Пять дней побыл, затем в военкомате еще день прибавили. И уехал. Залез в кузов машины, помахал рукой — и навсегда. И только вот этот клочок бумажки.
Счастливая ты была, Хорька! А потом похоронила мать. Одна осталась, одна-одинешенька! Подруги давно замужем, по разным дорогам разбрелись. Сама к зиме без помощников дом обмазывала, окна утепляла. В лес ходила за дровами, или с коляской, или прямо на плечах таскала. И каждый год под окном разливался Хопер, все под той же горой, один год слабее, другой год по самые огороды. Да что ей Хопер! Вода вешняя смывала последние остатки прошлого. Давно нет того бугорка, где с ним в последний раз сидела. Как сейчас помнит, бросил он папироску и к ней нагнулся, а она взяла и поцеловала его. А потом встала и побежала вверх на кручу…
И сосну, что над кручей стояла, — срубили…
Одна Хорька. Грубые мужские руки. Пьяные разговоры. И только там, в душе, теплые, нежные строчки.
И почему судьба у всех такая разная? Цвести бы тебе, Хорька, цвести бы! И ребята курносые, с такой же родинкой на правом плече, что у тебя, бегали бы по твоему никому сейчас не нужному двору.
Одна Хорька. Надломилось что-то в душе, заледенело…
И эти слова тети Аграфены:
«Ну зачем так, Хоря… Детей, значит, спас он, Хорька!» — «Детей спас?»
— Сапер он был, — тихо, не зная кому, сказала Хорька, — Сапер…
И упав плашмя на постель, горько зарыдала… Сквозь нахлынувшие слезы все та же тетя Аграфена видится — стоит, будто каменная, и не уходит… Разве у тебя горе невыплаканное только. И у других тоже. Зачем тогда память осквернять! Ведь ты же хорошая баба, и голова у тебя умная, и руки работящие…
Первые блестки утра пробились в окно. Хорька была уже на ногах. Не проспала Хорька, хоть после вчерашнего вечера и болела душа. Печку не разжигала, перекусила всухомятку. Надела ватник: поутру холодно на дворе и сыро. На свой курятник заторопилась Хорька. Ждет ее там Аграфена, напарница.
41
— Скольких людей ты веры лишишь, снижая вот так Русакова? — Батов обошел письменный стол и сел на диван рядом с Волновым.
— Значит, Русаков, по-твоему, и есть тот самый человек, который стоит на страже колхозного закона?
— Тот самый, — кивнул Батов. — Ты угадал, Петр Степанович. Стоит на страже. Тактом своим, принципиальностью, здравым смыслом. И это одна из Сторон нашей экономической политики. Может быть, самая важная.

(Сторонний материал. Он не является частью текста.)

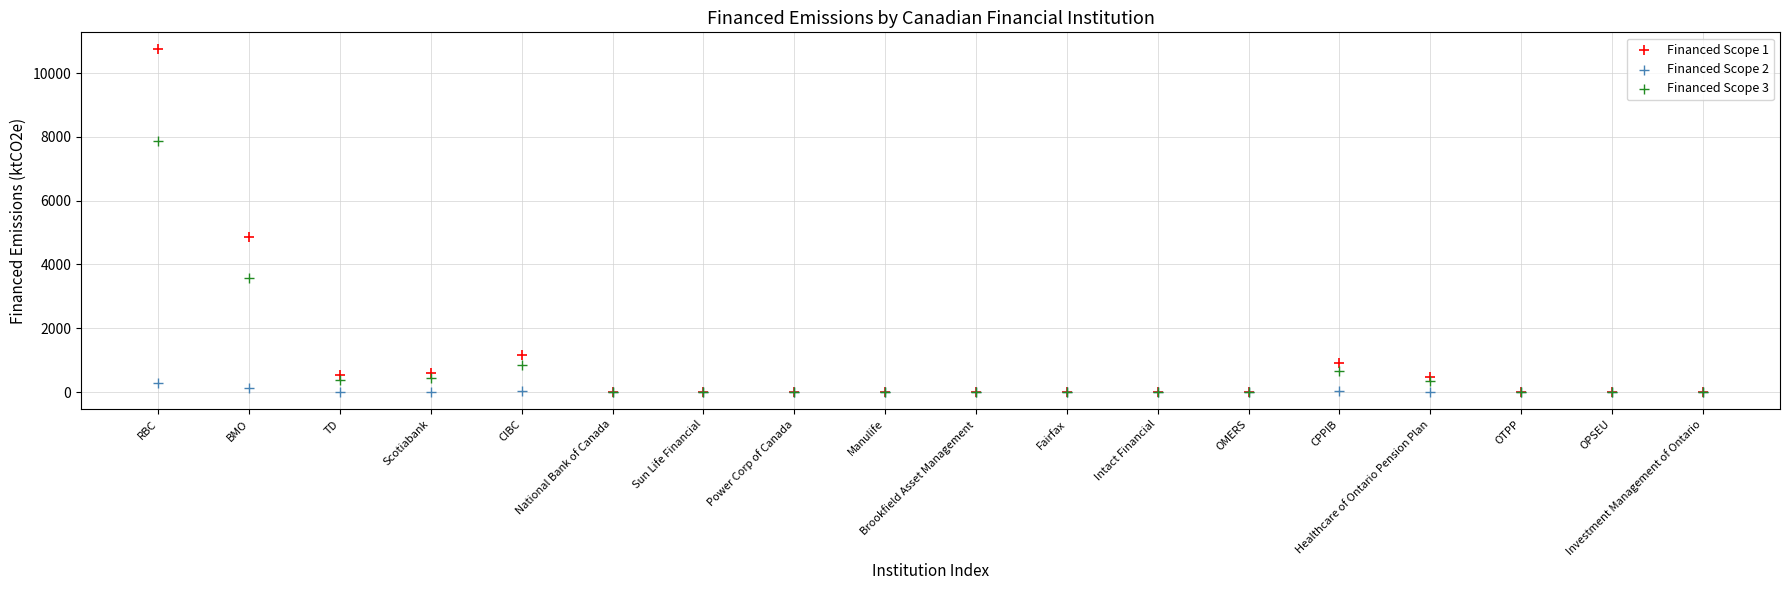

Across all series, what Y value is closest to 5368?

4864.5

— Но что он, Русаков, сделал важного? — глаза Волнова округлились, в них были недоумение, обида.
— Ничего особо важного он не сделал, — сказал Батов. — Самые простые вещи. Внимательно прислушивается к людям.

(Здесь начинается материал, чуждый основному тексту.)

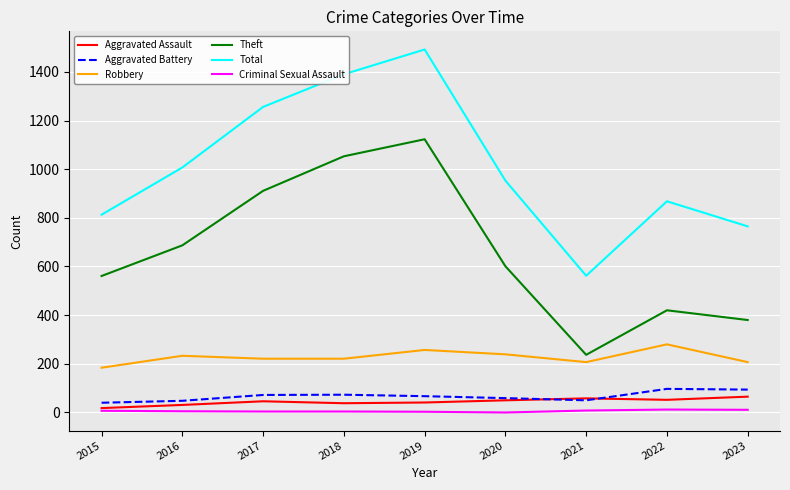

True or false: Criminal Sexual Assault has a value of 3 at 2019.

True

И председателя, между прочим, приучает прислушиваться к людям. А теперь подумай, Петр Степанович, снимем мы Русакова, а как примут это колхозники? Был, мол, человек, хороший — и не угодил. Потому что, дескать, правды нет, само районное начальство, мол, к этому толкает!.. Ты понял? Чем же, скажут, сегодняшний день у нас отличается от вчерашнего?..
— Так я что, должен, выходит, пересмотреть свои методы работы? Выходит, я не понимаю, чего от нас требует партия? — полез в бутылку Волнов.
Батов улыбнулся.
— Понимать-то все понимаешь, но меня, боюсь, все же не понял. Я хочу тебе выложить все по русаковскому делу. Сложная это штука — наша сельская жизнь. Тут с маху не разберешься, тут ох как много надо учитывать. А между тем люди приглядываются да приглядываются к нам, и не дай бог, если они увидят в нас опять только «нажимщиков».